Tout d’abord, parler du « petit monde intellectuel et médiatique » au sujet de Houria Bouteldja et de son livre, paru aux éditions La Fabrique (au passage, merci à Eric Hazan pour son ouverture d’esprit) m’a juste fait sourire.

Parce qu’à mon sens, Houria Bouteldja est loin de faire partie de ce monde-là (Eric Hazan non plus) elle y est même plutôt persona non grata. C’est vade retro satanas pour la plupart des gens, même et surtout pour ceux qui ne se sont pas donné la peine de la lire.

En parlant du petit monde intellectuel et médiatique, peut-être évoquiez-vous, outre Pascal Bruckner, tous les autres éditocrates qui, comme la plupart des intellectuels (« de gauche » ou non) auraient pu avoir une (saine?) réaction à ce livre que comme eux, vous n’envisagez que comme une « provocation » (vous employez d’ailleurs ce mot à plusieurs reprises) ce qui est pour le moins réducteur.

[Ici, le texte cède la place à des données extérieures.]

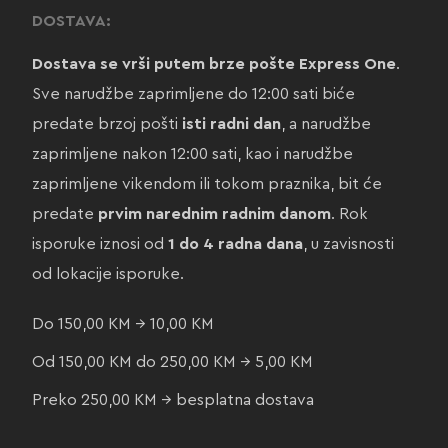
DOSTAVA:
Dostava se vrši putem brze pošte Express One
.
Sve narudžbe zaprimljene do 12:00 sati biće
predate brzoj pošti
isti radni dan
, a narudžbe
zaprimljene nakon 12:00 sati, kao i narudžbe
zaprimljene vikendom ili tokom praznika, bit će
predate
prvim narednim radnim danom
. Rok
isporuke iznosi od
1 do 4 radna dana
, u zavisnosti
od lokacije isporuke.
Do 150,00 KM → 10,00 KM
Od 150,00 KM do 250,00 KM → 5,00 KM
Preko 250,00 KM → besplatna dostava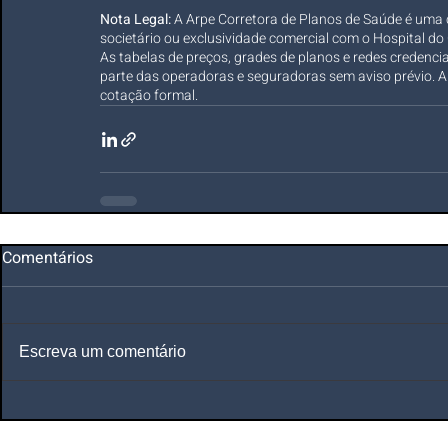
Nota Legal:
 A Arpe Corretora de Planos de Saúde é uma 
societário ou exclusividade comercial com o Hospital d
As tabelas de preços, grades de planos e redes credenci
parte das operadoras e seguradoras sem aviso prévio. 
cotação formal.
Comentários
Escreva um comentário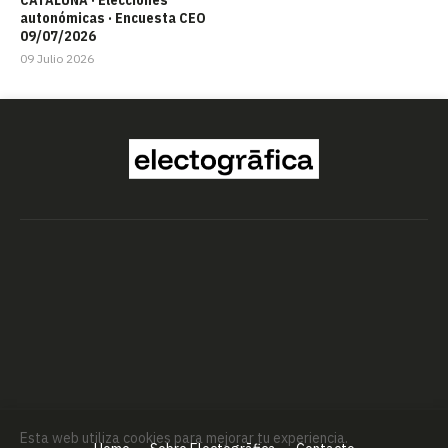
autonómicas · Encuesta CEO
09/07/2026
09 Julio 2026
Esta web utiliza cookies para mejorar tu experiencia.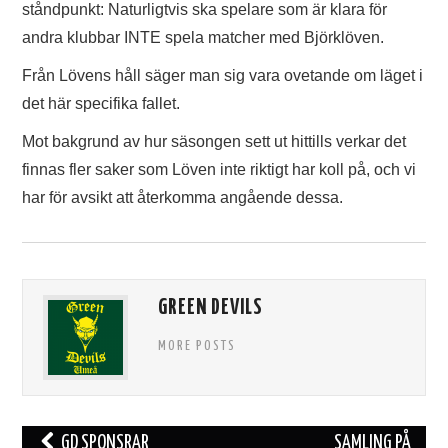
ståndpunkt: Naturligtvis ska spelare som är klara för
TIFO
andra klubbar INTE spela matcher med Björklöven.
SOUVENIRER
Från Lövens håll säger man sig vara ovetande om läget i
det här specifika fallet.
Mot bakgrund av hur säsongen sett ut hittills verkar det
finnas fler saker som Löven inte riktigt har koll på, och vi
har för avsikt att återkomma angående dessa.
GREEN DEVILS
MORE POSTS
Inläggsnavigering
GD SPONSRAR
SAMLING PÅ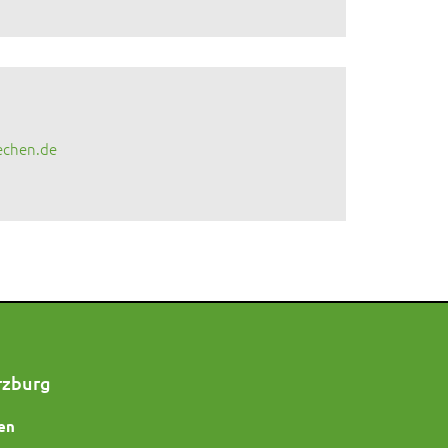
echen.de
rzburg
en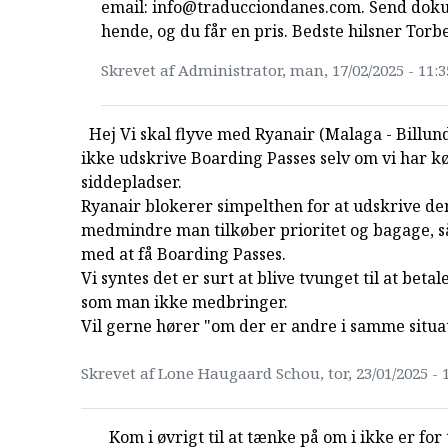
email: info@traducciondanes.com. Send doku
hende, og du får en pris. Bedste hilsner Torb
Skrevet af Administrator, man, 17/02/2025 - 11:3
Hej Vi skal flyve med Ryanair (Malaga - Billund
ikke udskrive Boarding Passes selv om vi har k
siddepladser.
Ryanair blokerer simpelthen for at udskrive de
medmindre man tilkøber prioritet og bagage, så
med at få Boarding Passes.
Vi syntes det er surt at blive tvunget til at beta
som man ikke medbringer.
Vil gerne hører "om der er andre i samme situat
Skrevet af Lone Haugaard Schou, tor, 23/01/2025 - 
Kom i øvrigt til at tænke på om i ikke er for 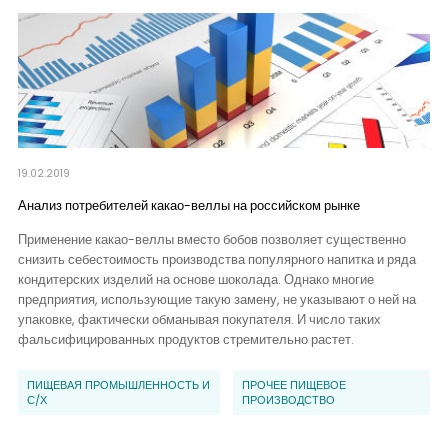
19.02.2019
Анализ потребителей какао-веллы на российском рынке
Применение какао-веллы вместо бобов позволяет существенно
снизить себестоимость производства популярного напитка и ряда
кондитерских изделий на основе шоколада. Однако многие
предприятия, использующие такую замену, не указывают о ней на
упаковке, фактически обманывая покупателя. И число таких
фальсифицированных продуктов стремительно растет.
ПИЩЕВАЯ ПРОМЫШЛЕННОСТЬ И
ПРОЧЕЕ ПИЩЕВОЕ
С/Х
ПРОИЗВОДСТВО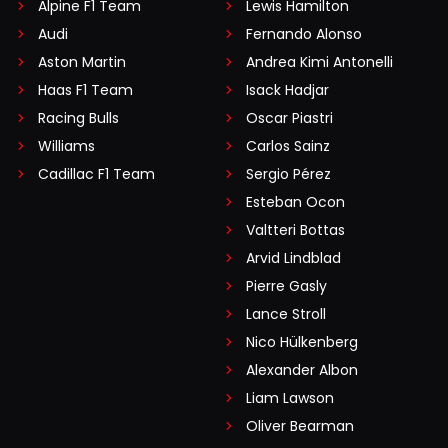
Alpine F1 Team
Lewis Hamilton
Audi
Fernando Alonso
Aston Martin
Andrea Kimi Antonelli
Haas F1 Team
Isack Hadjar
Racing Bulls
Oscar Piastri
Williams
Carlos Sainz
Cadillac F1 Team
Sergio Pérez
Esteban Ocon
Valtteri Bottas
Arvid Lindblad
Pierre Gasly
Lance Stroll
Nico Hülkenberg
Alexander Albon
Liam Lawson
Oliver Bearman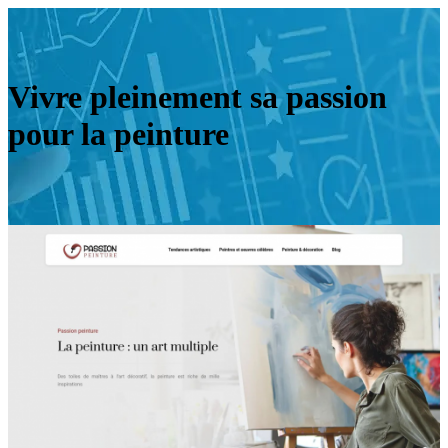
Vivre pleinement sa passion
pour la peinture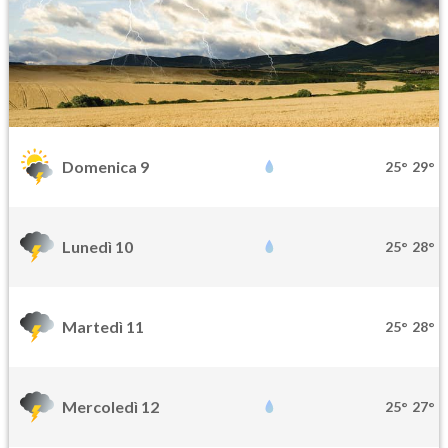
Domenica 9
25°
29°
Lunedì 10
25°
28°
Martedì 11
25°
28°
Mercoledì 12
25°
27°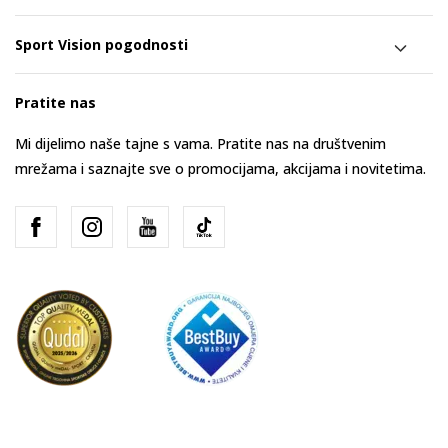
Sport Vision pogodnosti
Pratite nas
Mi dijelimo naše tajne s vama. Pratite nas na društvenim
mrežama i saznajte sve o promocijama, akcijama i novitetima.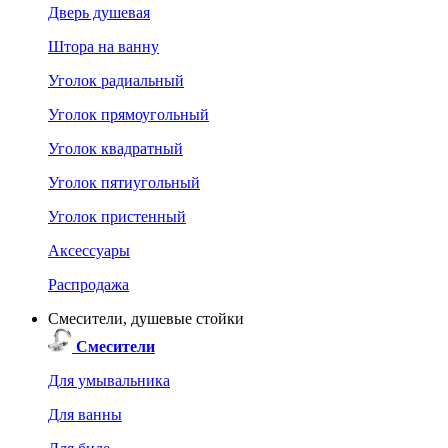
Дверь душевая
Штора на ванну
Уголок радиальный
Уголок прямоугольный
Уголок квадратный
Уголок пятиугольный
Уголок пристенный
Аксессуары
Распродажа
Смесители, душевые стойки
Смесители
Для умывальника
Для ванны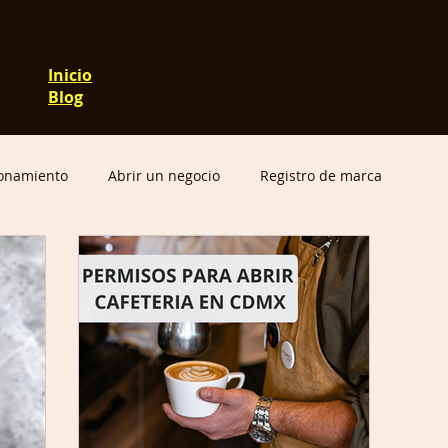
Inicio
Blog
ionamiento
Abrir un negocio
Registro de marca
e éxito
Protección Civil
Consulta SEDUVI
fepris
SIAPEM
siapem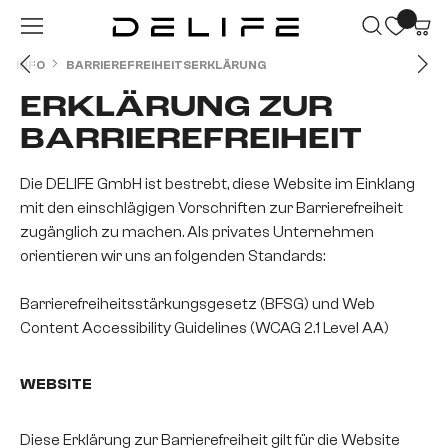
Zum Hauptinhalt springen
INFO
BARRIEREFREIHEITSERKLÄRUNG
ERKLÄRUNG ZUR
BARRIEREFREIHEIT
Die DELIFE GmbH ist bestrebt, diese Website im Einklang
mit den einschlägigen Vorschriften zur Barrierefreiheit
zugänglich zu machen. Als privates Unternehmen
orientieren wir uns an folgenden Standards:
Barrierefreiheitsstärkungsgesetz (BFSG) und Web
Content Accessibility Guidelines (WCAG 2.1 Level AA)
WEBSITE
Diese Erklärung zur Barrierefreiheit gilt für die Website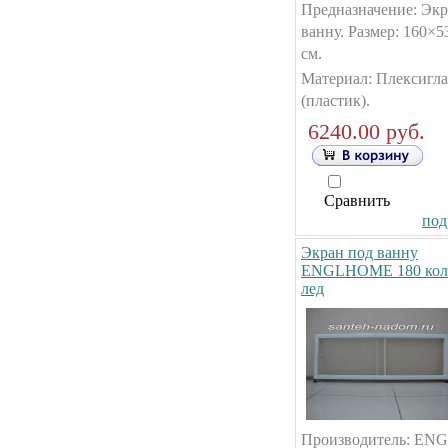
Предназначение: Экр
ванну. Размер: 160×5
см.
Материал: Плексигла
(пластик).
6240.00 руб.
Сравнить
под
Экран под ванну
ENGLHOME 180 кол
лед
Производитель: E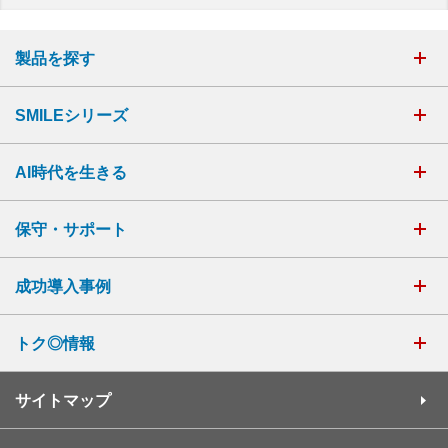
製品を探す
SMILEシリーズ
AI時代を生きる
保守・サポート
成功導入事例
トク◎情報
サイトマップ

Vous titrez votre article « Ahmadinejad, mon héros », c’est au pire une insinuation malhonnête (rejoignant en cela la plupart des critiques de ce livre, mais passons), au mieux une pure contre-vérité au sujet du contenu du livre.

Vous m’avez habituée à autre chose, et je trouve ça dommage. Je tenais donc à vous faire part de quelques remarques.